A hidden world of communication, chemical warfare, beneath the soil
The soil supporting a field of crops teems with life. Untold numbers of bacteria and fungi strive for space and food. Most are harmless. Many are vital to creating healthy soil. But farmers worry about a handful of species that cause devastating crop diseases, and they often turn to chemical pesticides to keep those pathogens in check.
New research shows how some of these harmful microbes have to contend not just with a farmer’s chemical attacks, but also with their microscopic neighbors — and themselves turn to chemical warfare to ward off threats.
University of Wisconsin–Madison Professor of Medical Microbiology and Immunology Nancy Keller has been exploring the hidden world of soil pathogens for years, listening in on the chemical signals they send back and forth to one another. Her team’s latest research decodes one of those signals. When the bacterial wilt species Ralstonia solanacearum tries to infect the fungal pathogen Fusarium fujikuroi, the fungus retaliates with a host of antibacterial compounds to keep its invader at bay.
This research is a small part of efforts to shine a light on the mysterious microbial communities beneath our feet. Like they’re doing with the animal microbiome, researchers are trying to uncover which microbes reside in the soil, what messages they’re sending out, and what those signals mean. A greater understanding of these rich communities will likely help scientists respond to persistent threats crops face from these microbes.
The work is published May 22 in the journal mBio. Keller collaborated with researchers at Cornell University, the University of Illinois at Chicago, and Westfälische Wilhelms-Universität in Germany.
“Ralstonia is a lethal wilt pathogen worldwide and attacks over 200 plants,” says Keller, who also has an appointment with the Department of Bacteriology and is a trainer in Plant Pathology. Fusarium species are a major cause of fungal wilt diseases in crops. Both microbes can colonize the same host, such as tomato plants.
Keller first started studying how bacteria and fungi interact after some chance encounters. As spores from fungus in her lab drifted onto petri dishes growing bacteria in the neighboring lab of Caitilyn Allen, a professor of plant pathology, several students noticed the two microbes seeming to compete and interact.

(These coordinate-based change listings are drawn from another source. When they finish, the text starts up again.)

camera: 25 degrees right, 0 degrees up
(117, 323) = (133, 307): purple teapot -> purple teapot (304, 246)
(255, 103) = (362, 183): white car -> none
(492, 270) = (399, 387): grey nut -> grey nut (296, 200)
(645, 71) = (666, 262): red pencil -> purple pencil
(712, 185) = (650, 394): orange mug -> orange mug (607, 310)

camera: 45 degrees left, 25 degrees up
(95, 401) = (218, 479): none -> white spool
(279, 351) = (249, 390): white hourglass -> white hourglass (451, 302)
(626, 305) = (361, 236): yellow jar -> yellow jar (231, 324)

Years later, closer inspection showed that Ralstonia could induce nearby fungi to produce distinctive, hardy structures called chlamydospores, which help the fungus survive stress. The bacteria then invade those spores, likely as a way to survive the winter. The Keller lab published those findings in 2016.

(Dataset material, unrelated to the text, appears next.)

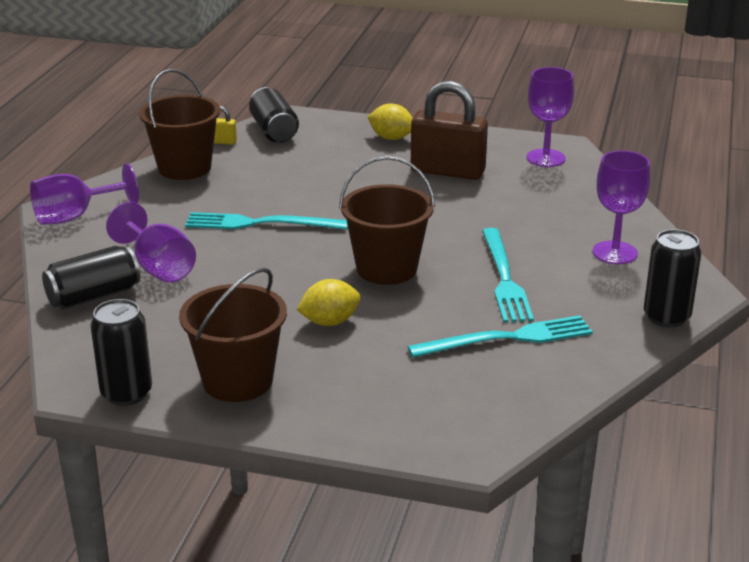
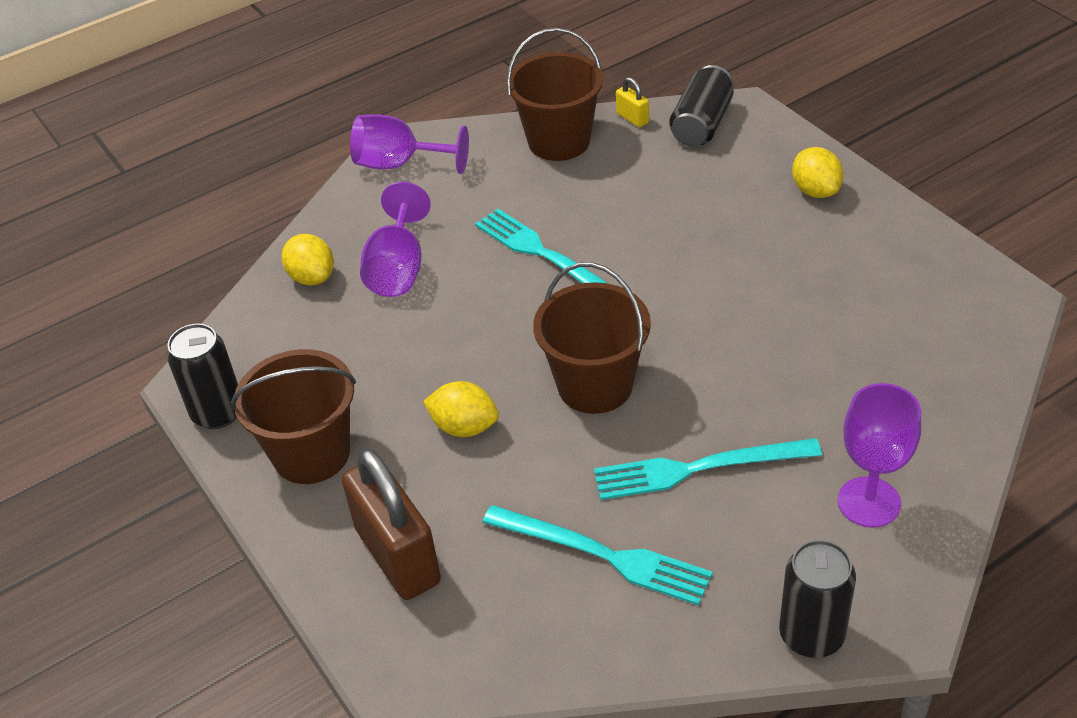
camera: 45 degrees right, 15 degrees up
(94, 296) = (312, 277): black can -> yellow lemon
(447, 171) = (821, 273): brown padlock -> brown padlock (398, 556)
(504, 278) = (698, 468): turquoise fork -> turquoise fork turned 45 degrees clockwise
(545, 158) = (964, 307): purple goblet -> none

What they also noticed was that the chlamydospores turned a unique shade of rusty red in the fungal genus Fusarium. In the current study, they identified that red compound as bikaverin, a chemical that helps the fungus resist infection by the bacteria.
Keller’s team showed that Ralstonia secretes a compound that causes Fusarium species to develop chlamydospores. The fungus then produces a suite of antimicrobial agents, including the red bikaverin, to protect those spores from invasion. When the scientists removed the fungus’ ability to produce bikaverin, Ralstonia more successfully invaded the fungus.

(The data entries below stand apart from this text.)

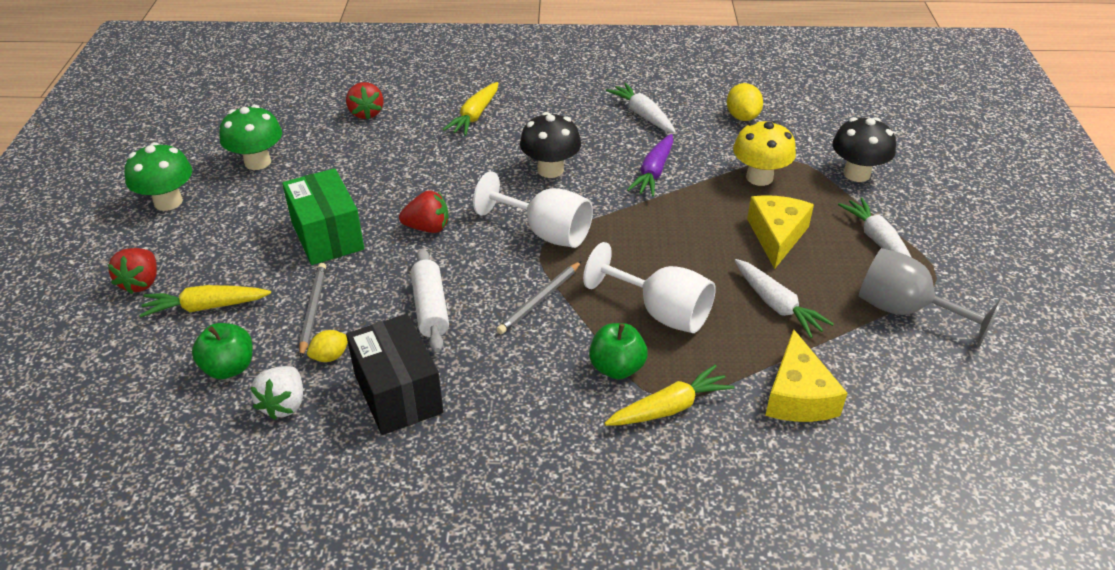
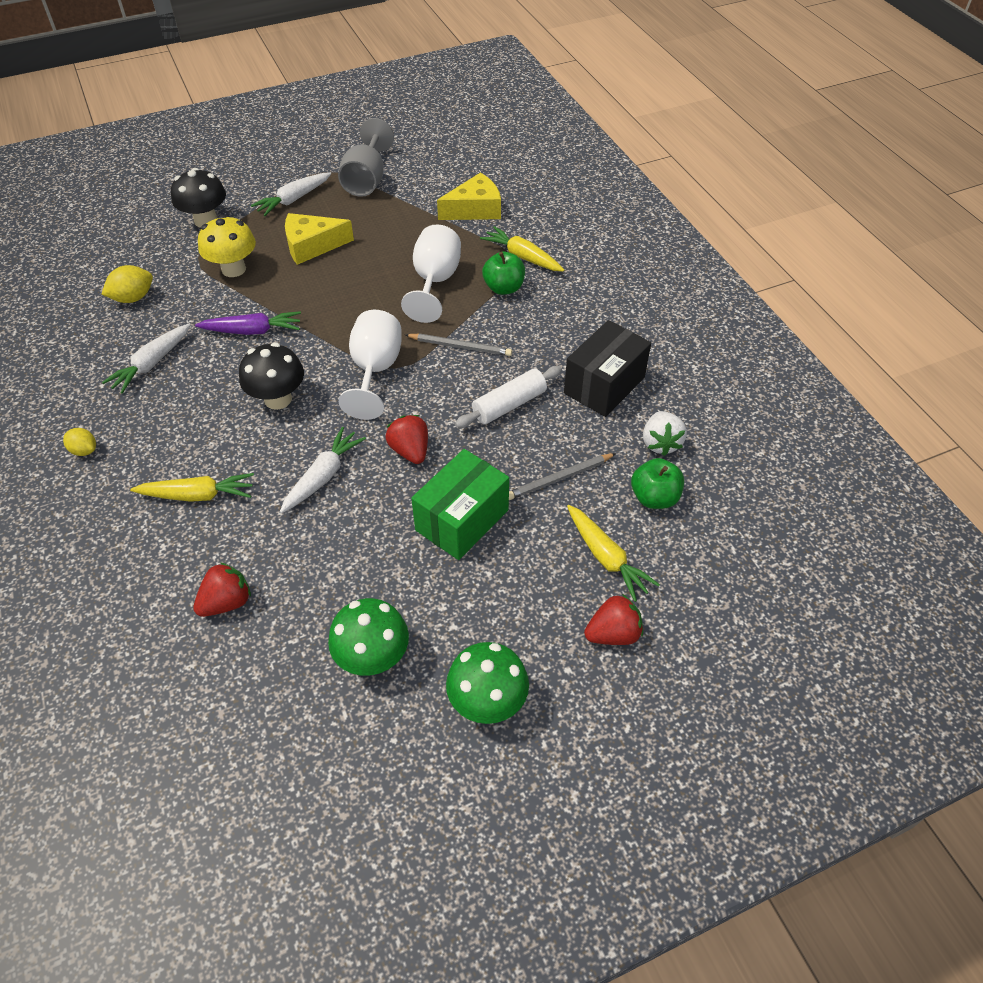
camera: 115 degrees left, 10 degrees up
(284, 404) = (660, 443): white strawberry -> white strawberry turned 105 degrees clockwise
(330, 356) = (599, 440): yellow lemon -> yellow lemon (84, 450)
(777, 305) = (394, 232): white carrot -> white carrot (323, 476)

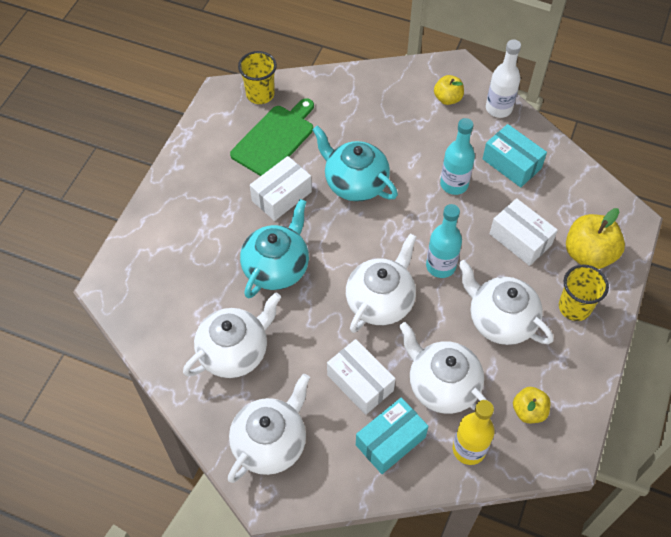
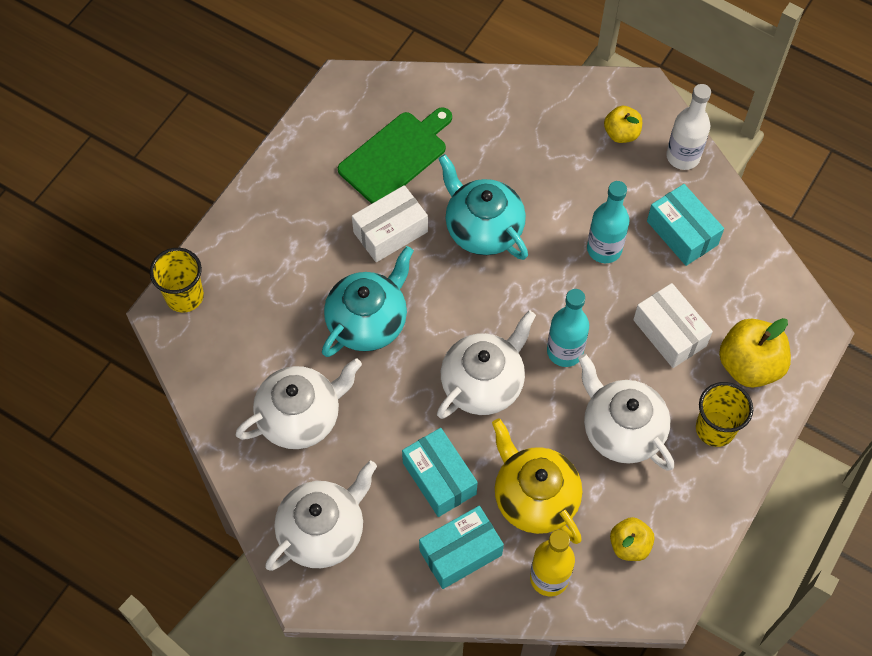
camera: 10 degrees right, 5 degrees up
(260, 94) = (388, 93): yellow cup -> yellow cup (184, 296)
(360, 383) = (439, 478): white box -> turquoise box
(442, 385) = (534, 497): white teapot -> yellow teapot

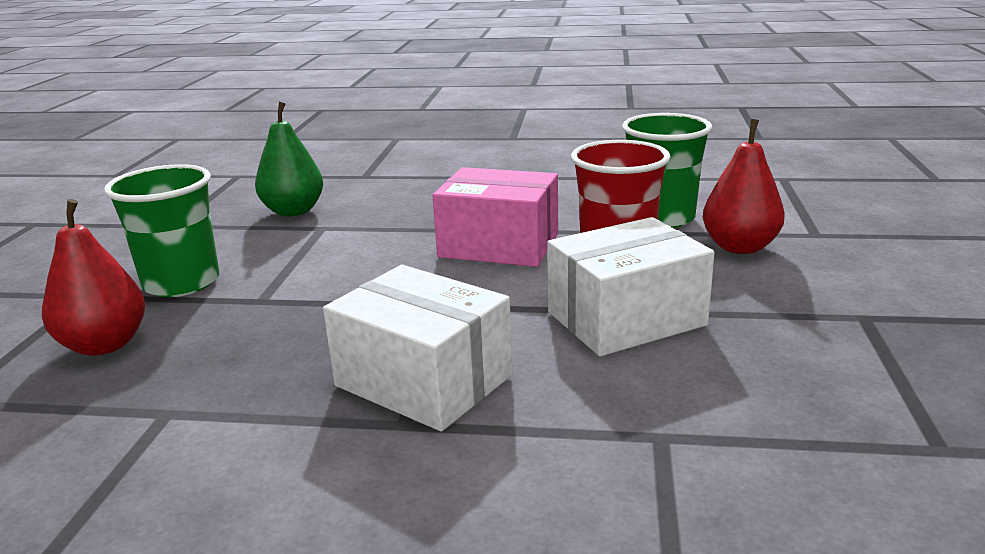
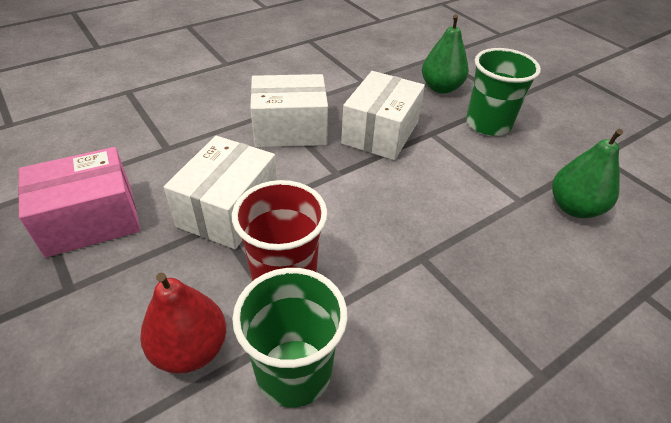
camera: 135 degrees right, 20 degrees up
(104, 345) = (441, 88): red pear -> green pear
(315, 324) = (380, 133): none -> white box
(499, 245) = (380, 244): pink box -> pink box (90, 220)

Fusarium isn’t the only fungus that can make bikaverin. An unrelated species, also a damaging plant pathogen, known as Botrytis cinerea, acquired the bikaverin-producing machinery from Fusarium in an ancient genetic transfer. When exposed to the same bacterial compound that produces chlamydospores in Fusarium, Botrytis also produced the structures. And Botrytis started making bikaverin as well, presumably for its antimicrobial effects.
What surprised the researchers was how Ralstonia could induce bikaverin in the two fungal species regardless of the environment. Normally, Fusarium and Botrytis produce the red pigment under very different conditions, primarily based on what nutrients are available. But the threat of invasion posed by Ralstonia overrode those differences, spurring both fungi to defend themselves with bikaverin.
These call-and-response offensive and defensive maneuvers are certainly just a small part of the chemical signals passed between microbes hidden from view, says Keller. A whole orchestra of bacteria and fungi unleash a symphony of these messages all the time. It’s scientists’ jobs to decipher the meaning.
“How these microbes interact and talk with each other is still in its infancy,” Keller says. “We really don’t know how they talk to each other. And that’s where we want to go in our lab.”
This work was funded in part by the National Science Foundation (grants DGE-1256259, 1612169), the National Institutes of Health (grants T32GM008500, R01GM112739) and the U.S. Department of Agriculture (grant WIS01710) and the National Institute of Child Health and Human Development and the National Institutes of Health Office of Research on Women’s Health (grant K12HD055892).